Data section: Begin

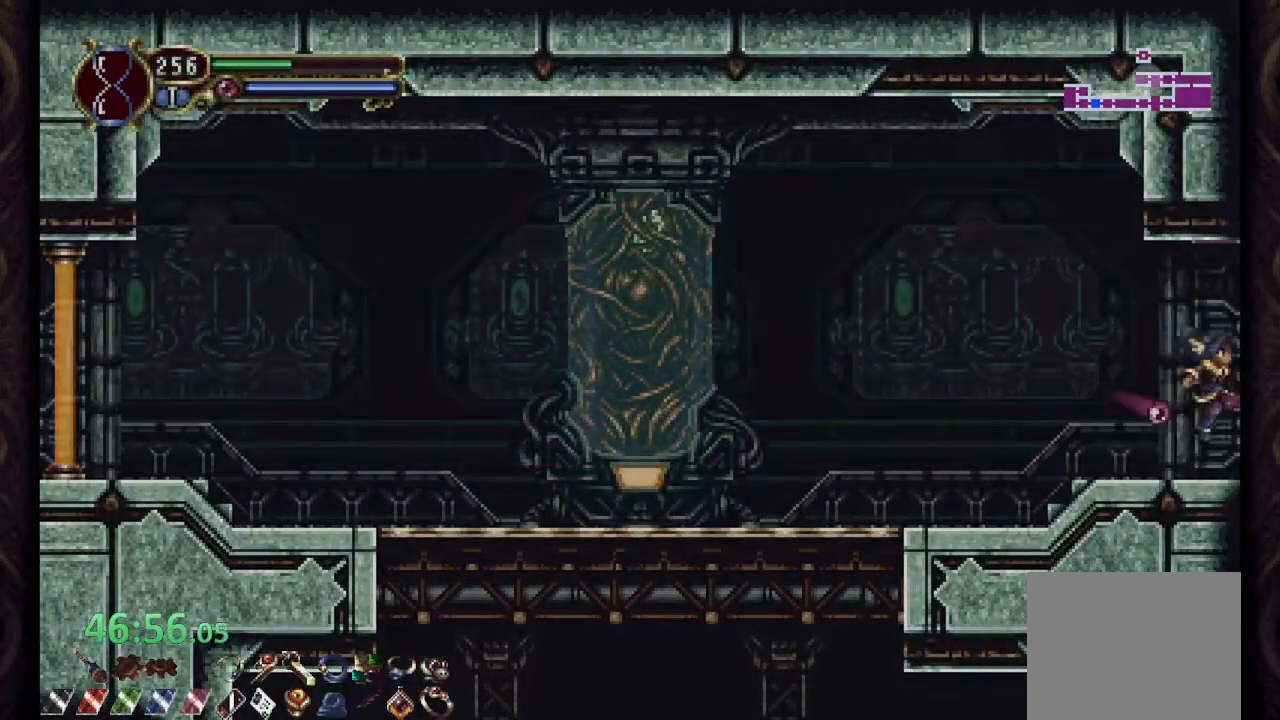
{"dt_ms": 500, "buttons": ["R1"], "left_stick": "right", "right_stick": "center", "events": []}
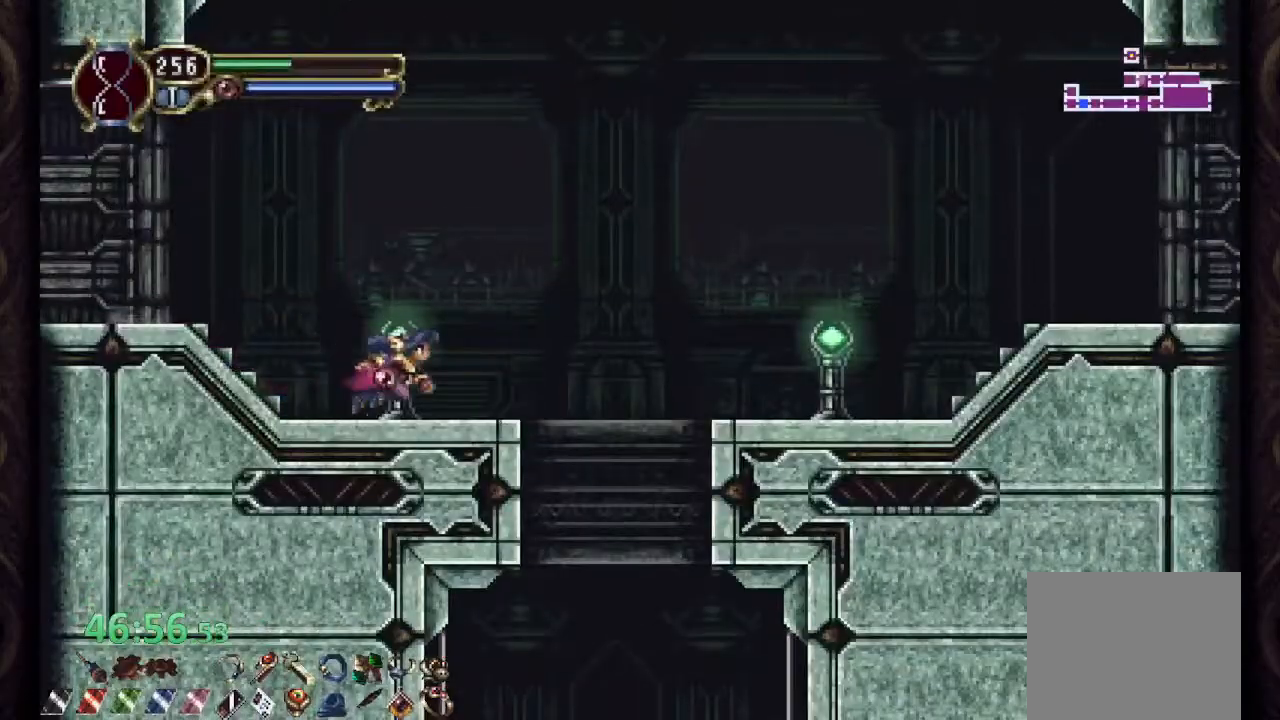
{"dt_ms": 500, "buttons": ["CROSS", "R1"], "left_stick": "right", "right_stick": "center", "events": [[150, "CROSS", "down"]]}
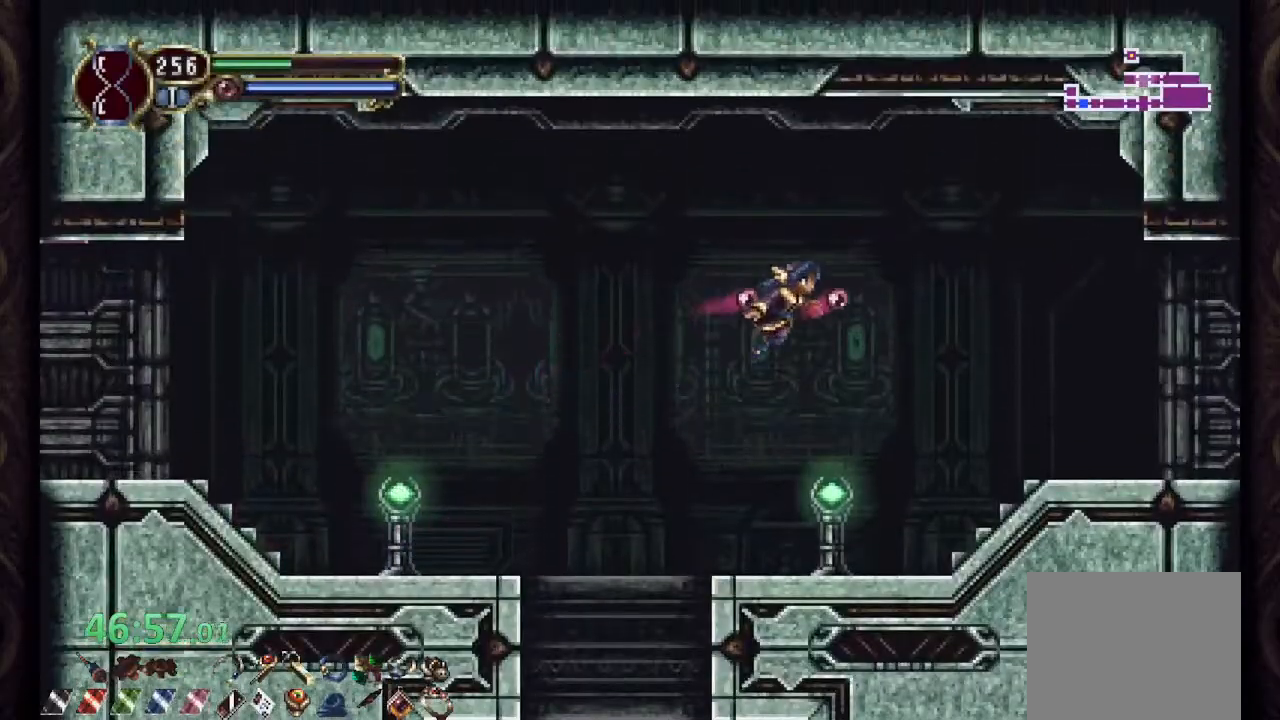
{"dt_ms": 500, "buttons": ["R1"], "left_stick": "right", "right_stick": "center", "events": [[117, "CROSS", "up"]]}
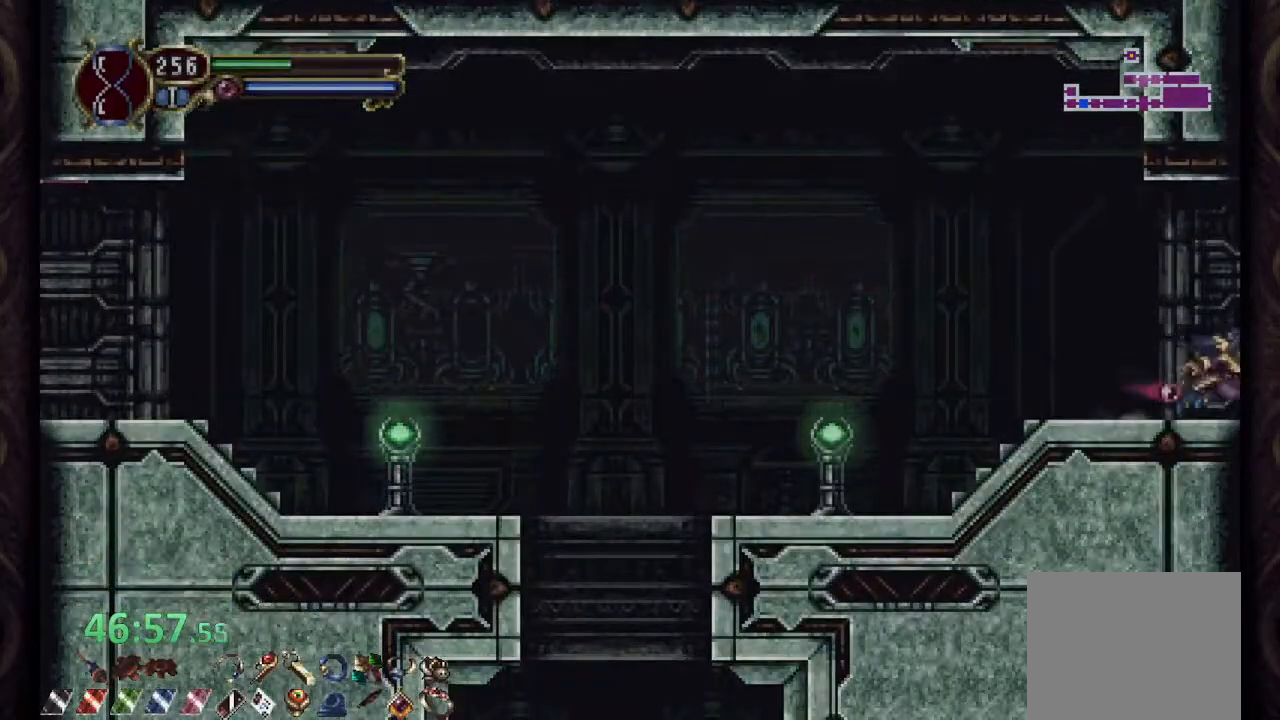
{"dt_ms": 500, "buttons": ["R1"], "left_stick": "right", "right_stick": "center", "events": []}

Data section: End

[What is being asked]:
Please reproduce the material above word for word, without its images.

[Your solution]:
{"dt_ms": 500, "buttons": ["R1"], "left_stick": "right", "right_stick": "center", "events": []}
{"dt_ms": 500, "buttons": ["CROSS", "R1"], "left_stick": "right", "right_stick": "center", "events": [[150, "CROSS", "down"]]}
{"dt_ms": 500, "buttons": ["R1"], "left_stick": "right", "right_stick": "center", "events": [[117, "CROSS", "up"]]}
{"dt_ms": 500, "buttons": ["R1"], "left_stick": "right", "right_stick": "center", "events": []}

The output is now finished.